Does the Mk.III Loop4Live Looper pedal make Ableton Live more appealing for guitarists or can anyone use this?
When my editor called me and asked if I’d like to review a guitar pedal, I was a bit taken aback! I haven’t picked up a guitar in decades. And even when I did, I couldn’t play it. So I checked to make sure he hadn’t called me by mistake. He assured me he hadn’t and then told me that, as a fairly new Ableton Live user, he’d like me to give it a go. So I did. Here’s what happened…
The unit arrived from France and I was greeted with a hefty lump of metal, a long USB cable and a small instruction sheet. The manufacturer emailed me plenty of links to videos to get me up to speed. And so I began setting it up.
Loop4Live – What Is It?
Essentially, the Loop4Live Looper Pedal is a heavy-duty guitar pedal that has Ableton Live functionality at its core.

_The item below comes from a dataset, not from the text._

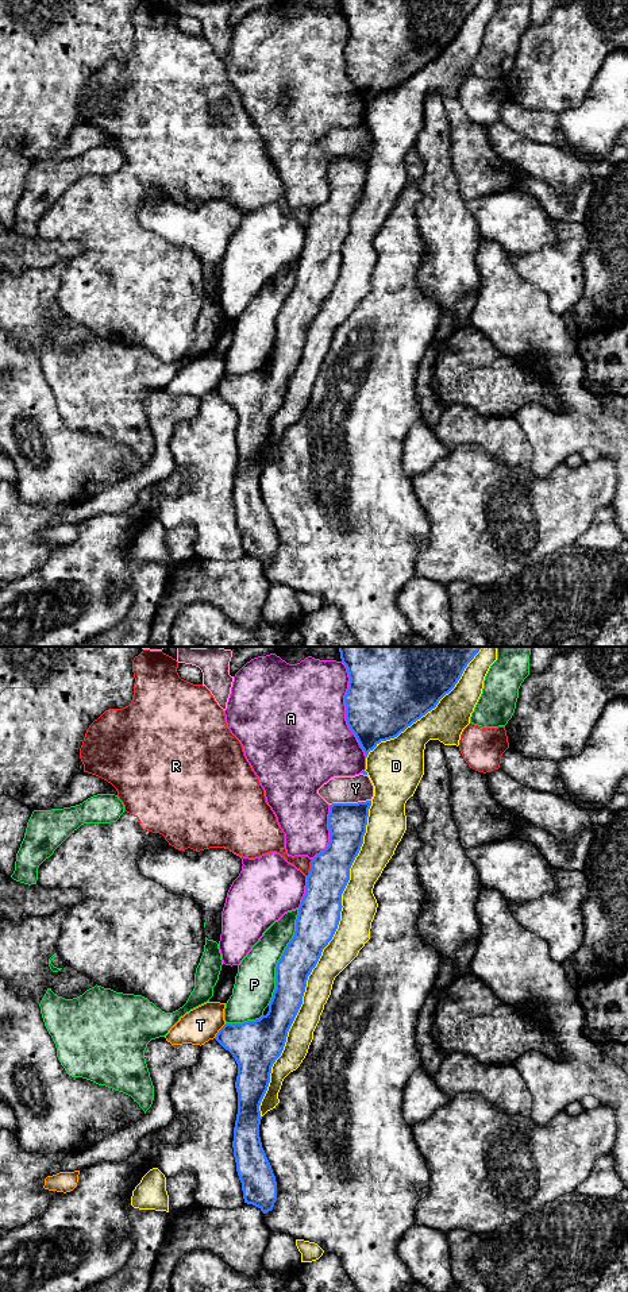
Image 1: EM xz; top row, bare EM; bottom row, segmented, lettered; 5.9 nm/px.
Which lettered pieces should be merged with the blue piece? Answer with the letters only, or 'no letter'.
no letter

This is a full-blown Ableton Live controller that allows you to play and record clips within Live using the pedal to do all of your navigation. It features 10 pedal buttons, five of which have an illuminated surround. These change colour based on functionality. There’s a handy LED screen and 5 endless encoder/buttons that give you control over things like tempo, loop length, metronome and editing.
On the rear are six jack sockets. One is for an external switch, the other five for expression pedals. There’s a USB-B socket and the obligatory 9V DC power socket. Handily, the unit can be powered by USB alone, as long as it is a full 5V.

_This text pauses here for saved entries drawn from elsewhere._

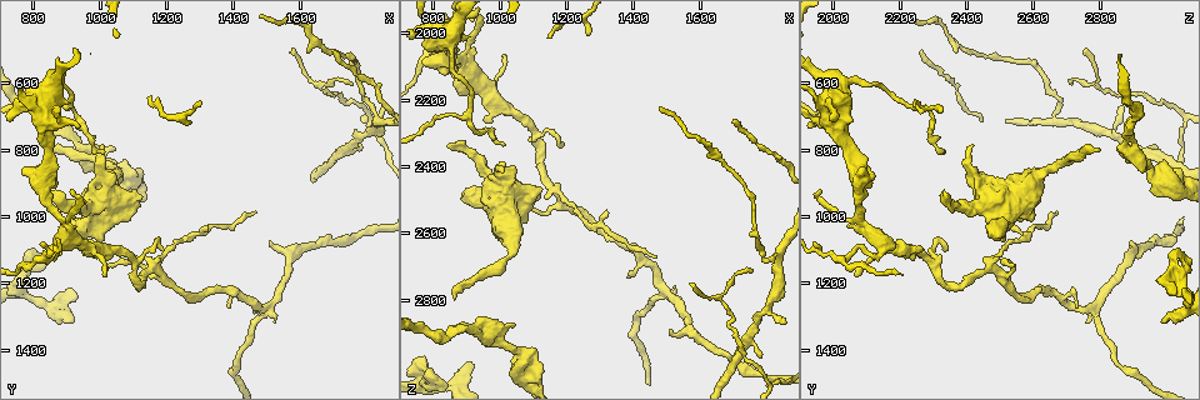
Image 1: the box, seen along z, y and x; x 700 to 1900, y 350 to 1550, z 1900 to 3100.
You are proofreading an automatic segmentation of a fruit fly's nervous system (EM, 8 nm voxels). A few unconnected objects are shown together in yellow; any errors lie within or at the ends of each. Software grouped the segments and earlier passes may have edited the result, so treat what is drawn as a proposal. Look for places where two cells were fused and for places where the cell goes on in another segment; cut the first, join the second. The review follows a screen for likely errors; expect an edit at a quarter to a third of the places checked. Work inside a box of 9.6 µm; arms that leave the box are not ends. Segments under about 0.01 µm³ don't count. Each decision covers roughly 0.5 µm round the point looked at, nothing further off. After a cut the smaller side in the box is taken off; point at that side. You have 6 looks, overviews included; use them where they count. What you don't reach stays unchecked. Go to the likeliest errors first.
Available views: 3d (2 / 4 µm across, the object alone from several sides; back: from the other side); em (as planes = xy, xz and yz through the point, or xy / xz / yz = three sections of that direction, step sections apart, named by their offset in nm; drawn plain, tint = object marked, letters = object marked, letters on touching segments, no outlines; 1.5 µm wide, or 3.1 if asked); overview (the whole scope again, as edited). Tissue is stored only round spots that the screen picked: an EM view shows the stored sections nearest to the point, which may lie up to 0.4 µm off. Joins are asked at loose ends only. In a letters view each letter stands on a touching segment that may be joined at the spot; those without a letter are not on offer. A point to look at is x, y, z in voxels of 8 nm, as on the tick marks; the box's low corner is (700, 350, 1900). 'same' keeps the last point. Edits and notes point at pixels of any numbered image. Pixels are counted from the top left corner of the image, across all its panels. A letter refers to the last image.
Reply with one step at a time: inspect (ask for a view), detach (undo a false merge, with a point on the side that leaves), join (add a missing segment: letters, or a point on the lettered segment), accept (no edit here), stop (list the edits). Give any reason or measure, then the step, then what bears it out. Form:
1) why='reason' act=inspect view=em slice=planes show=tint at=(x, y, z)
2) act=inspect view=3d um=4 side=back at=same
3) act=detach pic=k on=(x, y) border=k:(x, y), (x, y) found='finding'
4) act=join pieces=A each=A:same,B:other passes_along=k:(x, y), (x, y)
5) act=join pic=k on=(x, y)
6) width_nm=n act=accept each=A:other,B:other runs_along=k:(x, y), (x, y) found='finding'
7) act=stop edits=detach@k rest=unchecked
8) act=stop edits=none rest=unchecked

why='long arm stops here' act=inspect view=3d um=2 at=(860, 800, 2790)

The nomenclature on the front panel largely uses globally accepted symbols which makes for easy navigation.
Before you can start using the Loop4Live Looper Pedal, some setup must be done within Live itself. Loop4Live provides you with all the Remote Scripts required on their website. They have scripts for Live 9 through to the forthcoming version 12. Placing these scripts in the default folder is simple enough. You then need to visit Live’s Preferences function to set up the pedal as a controller. All pretty simple stuff.
As soon as you’ve completed this, the screen on the pedal jumps into life and displays the four slots that you can populate with your clips. As soon as you drag a clip in there, be it audio or MIDI, the name is displayed on the Loop4Live screen. It also shows current tempo and clip length.

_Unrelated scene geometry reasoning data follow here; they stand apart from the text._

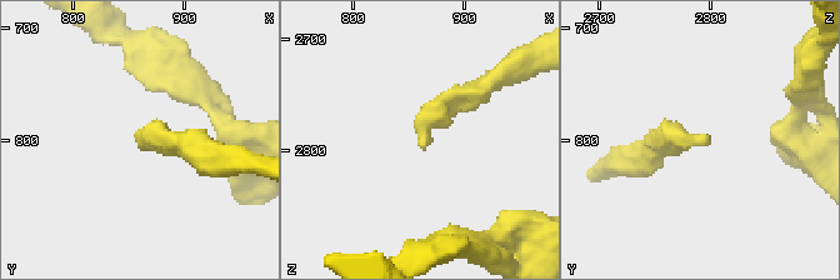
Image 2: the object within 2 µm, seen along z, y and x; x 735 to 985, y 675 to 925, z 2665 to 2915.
why='shape alone is not enough' act=inspect view=em slice=planes show=letters at=(860, 804, 2798)

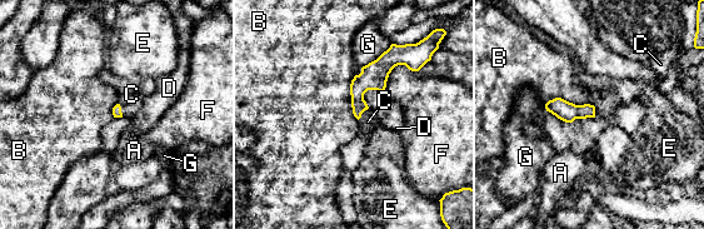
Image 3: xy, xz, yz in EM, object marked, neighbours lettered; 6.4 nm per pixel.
longest_contact=B:340nm act=join pic=3 on=(131, 94) each=A:other,B:other,C:same,D:other,E:other,F:other,G:other found='it goes on there'

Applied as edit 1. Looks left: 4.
why='redraw' act=inspect view=overview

As for the pedal buttons, let’s cover what they do. There are four buttons to fire off clips. These occupy the first four locations from the left. On the top row at the left are the Play/Rec button and the Undo/Mute button. The next two are left and right navigation. Finally, the top and bottom buttons on the far right are up and down navigation.
The five, clickable rotaries in the middle of the unit are small but sturdy, the first of which allows access to tempo, time signature, clip recording length and metronome features. Next along, you have Project and scene settings and the ability to calibrate any attached expression pedals.
Loop4Live In Use
Once I got the pedal setup, it was very easy for me to load up a bunch of clips and start using the pedal to play individual clips and scenes. The display is clear, albeit a bit small. However, one very cool extra is the Max4Live plugin that allows the display to be extended to a tablet! Now that is a very cool and thoughtful feature.
I found the small rotaries a little difficult to use, but then I’m not a seasoned guitarist who is adept at kneeling down between songs to make adjustments. From my seated position, it was a bit hard. Not impossible, but not easy. But very soon, I was easily firing off clips at will, moving around scenes and getting on nicely with it, especially as a synth player.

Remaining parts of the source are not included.